» Brief 1
In the entries, take the lines from the one with "Rank the categories" up to and including the one with "Which label corresponds" and swap "value" for "amount" throughout, leaving all else unchanged. Return only those lines, without the pictures.

» Excerpted passage
===============
# Felicia's Betta Journal



## fgradowski (Nov 27, 2012)

I decided to start chronicling the stories of my bettas. (=
*Algernon*







Acquired: October 26, 2012
Type: Veil tail
Color: Purple!
Temperment: Pretty calm! But likes to flare at my finger.
Tank:








*Vardaman*







Acquired: November 28, 2012
Type: delta/double tail/elephant ear (He's a mutt)
Color: A greenish-blue and dark red
Temperment: A little spastic and aggressive.
Tank:








As of today I found out that Algernon does not like certain songs. A Nevershoutnever song just came on and he started spazzing out and flaring at the computer which he has never done. He's so chill. It was very strange. But now the song switched and he did it again. Maybe he doesn't like the color green? There's a green pitcher next to his tank that was previously blocked by a book...I'm not sure was his malfunction was there.

But onto some background about my fishies.

Algernon started out in a 1/2 gallon tank. Then I fell completely in love with the little guy and decided to better his life. He's now in a 3 gallon critter keeper and he's much happier now! He also loves the real plants that I got him. He's always tucked away in them or laying on them, but he still uses his hammock from time to time.
His name is from the book, Flowers for Algernon. My animal names all have themes to them. For fish it is book characters. Much like in the book I was looking for a friend and found one in Mr. Algernon.

Vardaman went straight into a 3 gallon tank. His tank doesn't have any real plants. I may upgrade that later, but for now his shelf isn't very well lit. When I first brought him home he laid down on his side for a while and it spooked me! I decided to name him from the book As I Lay Dying because I thought he was dying! Vardaman was the smallest child in the book. His mother was dead, but he was too young to understand death. He instead said "My mother is a fish." This was my favorite line in the book! Anyways, it was about this time that I noticed his one fin was a little messed up. I got this guy in his tank and he turned into a skiddish little fish! He hid from me and the camera. He's doing better now though. He's no longer scared of me. He does like hiding in his plants instead of in his cup. I have not seen him go into the cup once! He's my new little guy and I am excited to track his progress, especially with that torn fin! He kind of leans to the side with the bigger fin when he is sitting at the bottom of the tank. :lol:


----------



## twolovers101 (Sep 17, 2012)

I love Algernon's tank  The purple flowers match him nicely ^^


----------



## fgradowski (Nov 27, 2012)

twolovers101 said:


> I love Algernon's tank  The purple flowers match him nicely ^^


Right? Sometimes I can't see him when he's hiding in them.


----------



## fgradowski (Nov 27, 2012)

This morning I gave my little guys each 2 bloodworms. Algernon gulped them up like normal, but Vardaman still hasn't eaten his. It took Algernon a while to eat his first bloodworm. Vardaman appears to be no different. But he is kind of a strange eater. When I fed him pellets last night he stared at them for quite some time before eating them. At first I didn't think he was going to eat them at all! He's quite the strange fish.
===============
» Material for this exercise

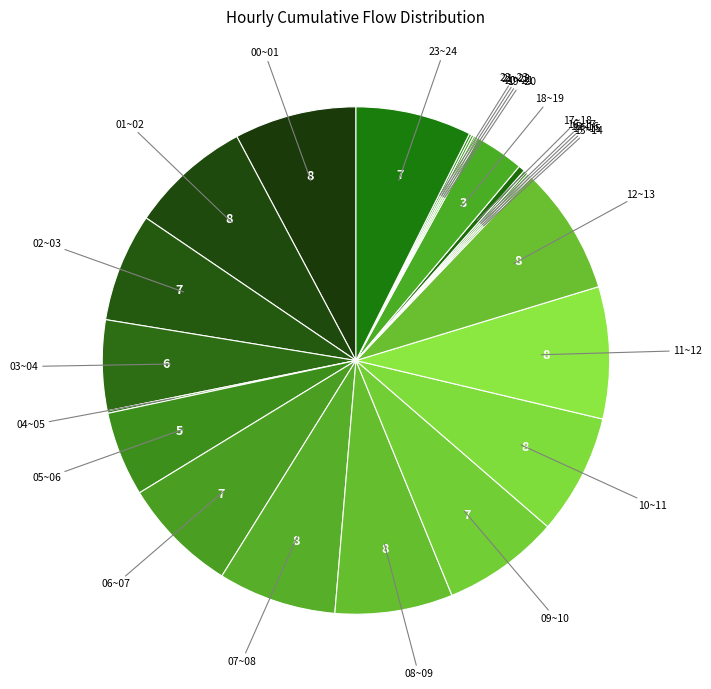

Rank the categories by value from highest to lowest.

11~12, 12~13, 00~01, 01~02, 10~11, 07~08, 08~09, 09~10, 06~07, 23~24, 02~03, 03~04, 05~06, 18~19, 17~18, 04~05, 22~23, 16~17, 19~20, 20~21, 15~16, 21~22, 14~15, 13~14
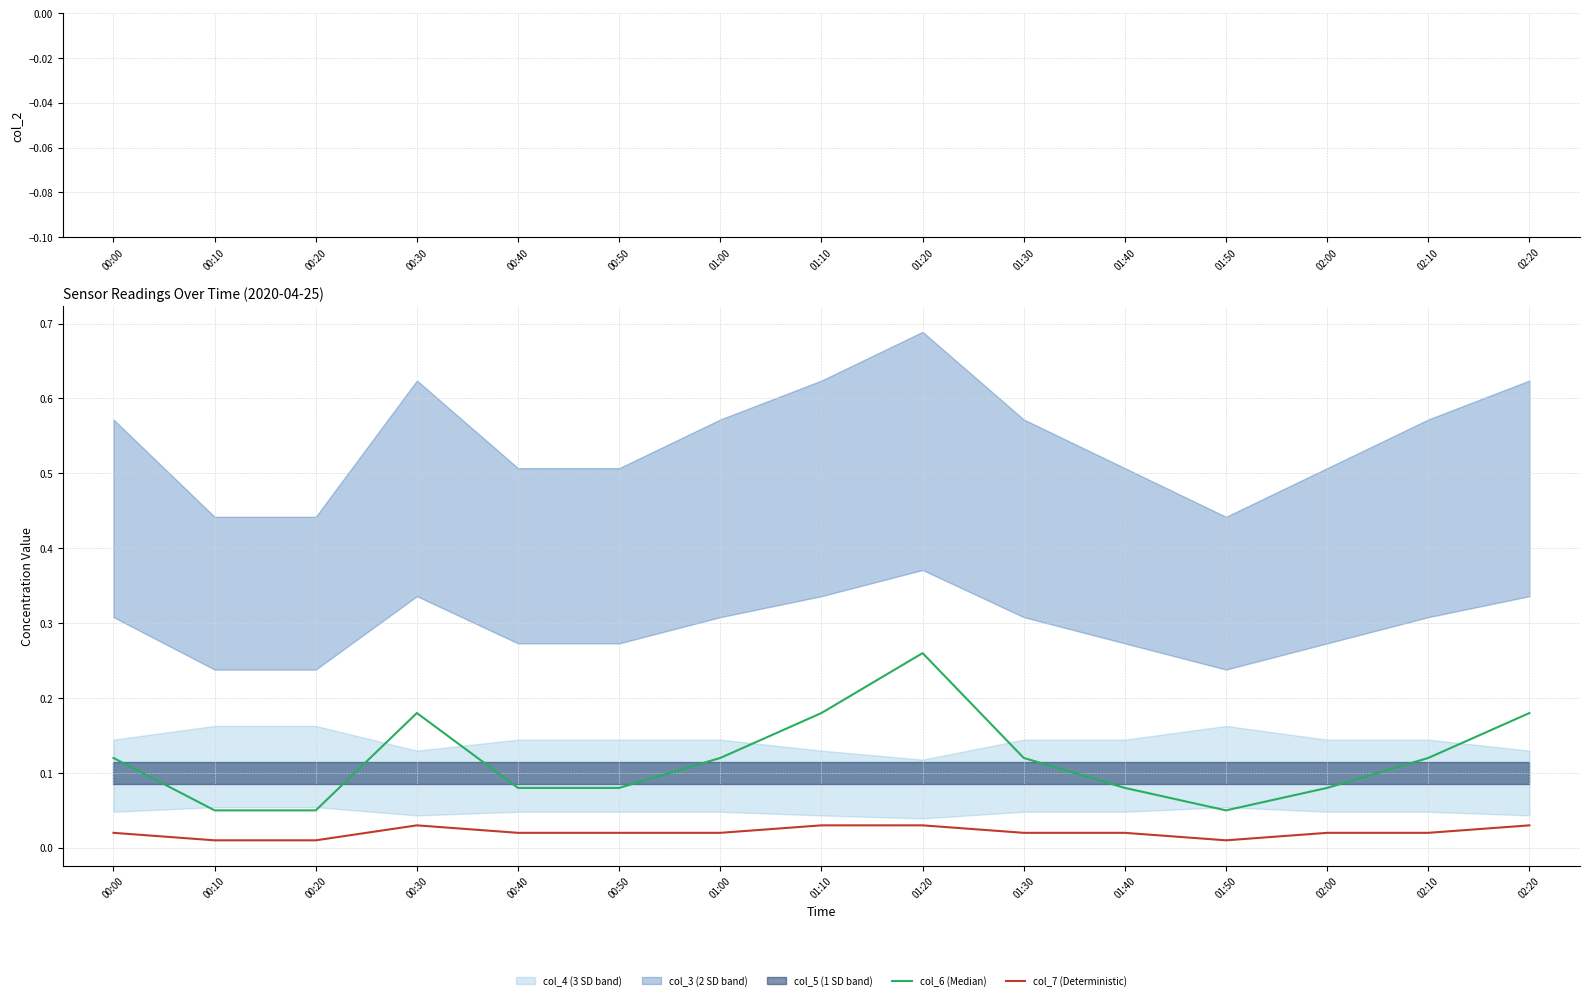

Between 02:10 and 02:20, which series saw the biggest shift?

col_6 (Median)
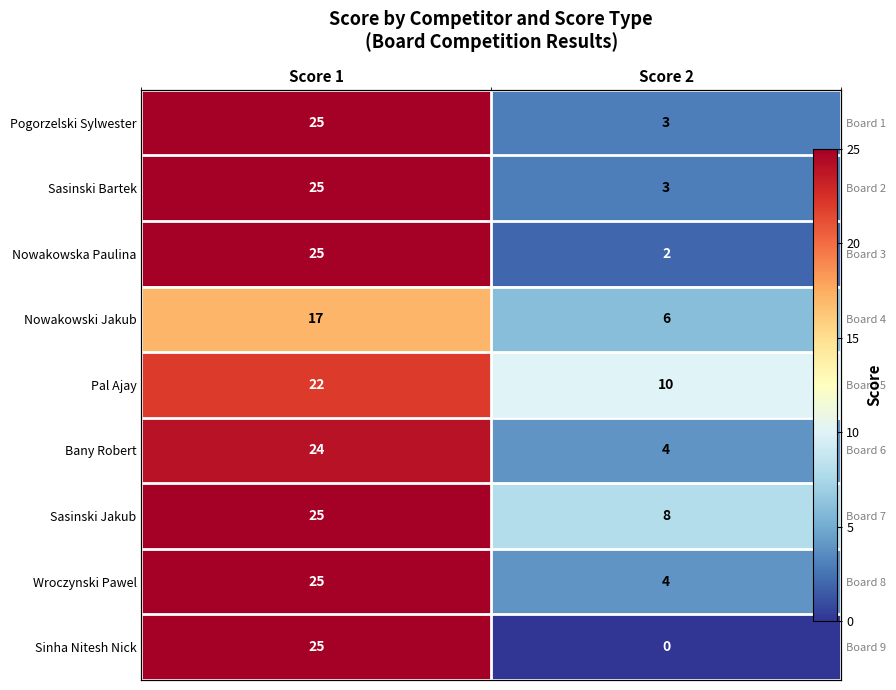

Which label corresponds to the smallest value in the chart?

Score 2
===============
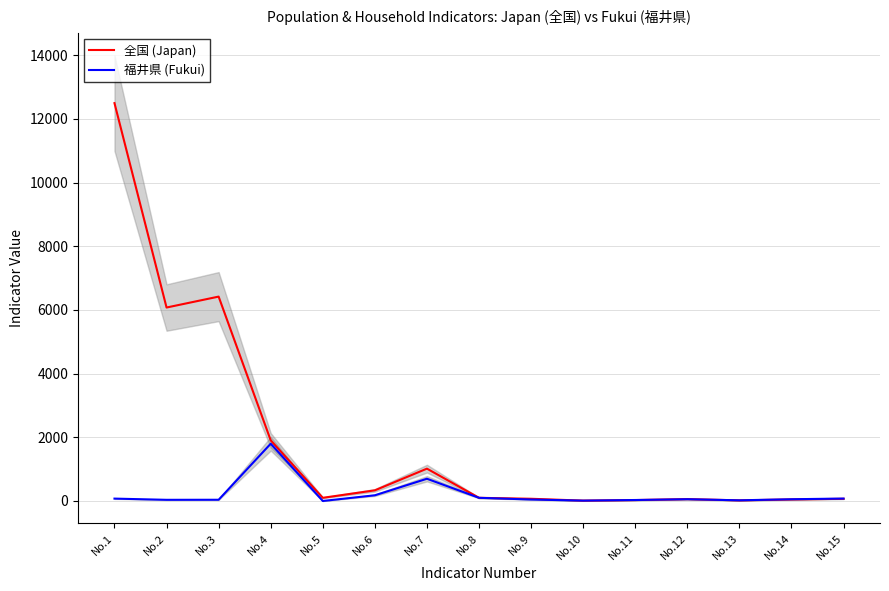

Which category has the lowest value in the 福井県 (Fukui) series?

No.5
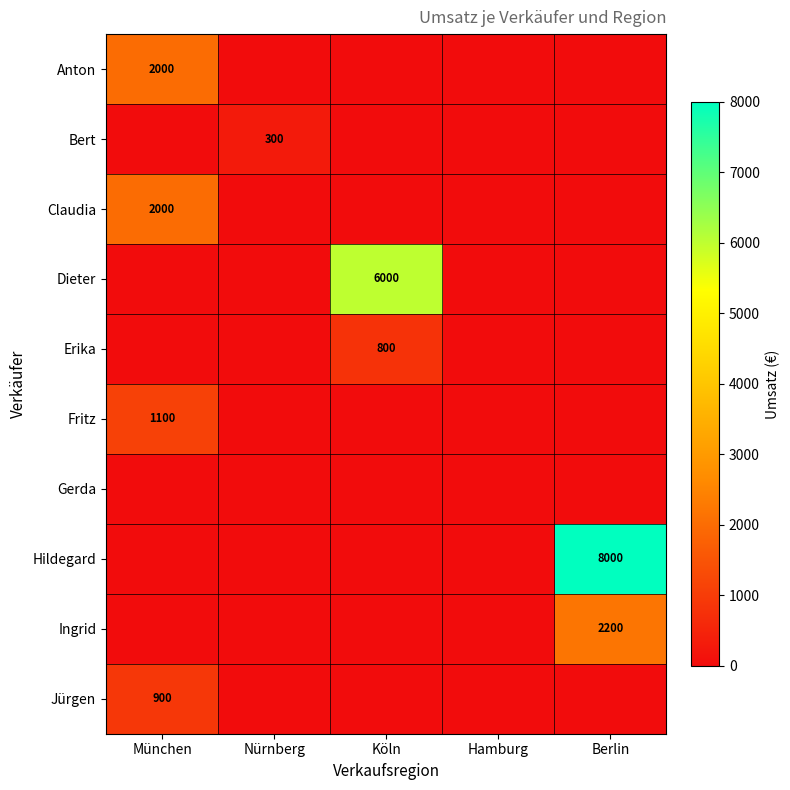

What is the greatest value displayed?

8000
===============
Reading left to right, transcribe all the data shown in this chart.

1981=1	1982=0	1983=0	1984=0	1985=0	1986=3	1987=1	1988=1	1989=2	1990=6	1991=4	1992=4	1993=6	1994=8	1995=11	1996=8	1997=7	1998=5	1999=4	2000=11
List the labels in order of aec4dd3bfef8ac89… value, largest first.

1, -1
===============
» Brief 2
According to the betta journal, which book is Vardaman's name taken from?

» Your solution 1
Rank the categories by amount from highest to lowest.

11~12, 12~13, 00~01, 01~02, 10~11, 07~08, 08~09, 09~10, 06~07, 23~24, 02~03, 03~04, 05~06, 18~19, 17~18, 04~05, 22~23, 16~17, 19~20, 20~21, 15~16, 21~22, 14~15, 13~14

Between 02:10 and 02:20, which series saw the biggest shift?

col_6 (Median)

Which label corresponds to the smallest amount in the chart?

» Your solution 2
As I Lay Dying